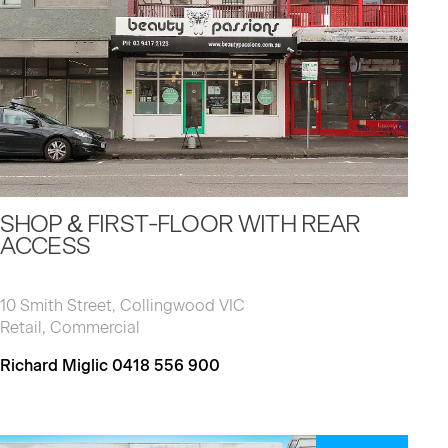
SHOP & FIRST-FLOOR WITH REAR
ACCESS
10 Smith Street, Collingwood VIC
Retail, Commercial
Richard Miglic 0418 556 900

What the task asks: Can you rewrite the material above with "Retail" replaced by "Office", keeping all else unchanged and leaving out the pictures?

Finished task:
SHOP & FIRST-FLOOR WITH REAR
ACCESS
10 Smith Street, Collingwood VIC
Office, Commercial
Richard Miglic 0418 556 900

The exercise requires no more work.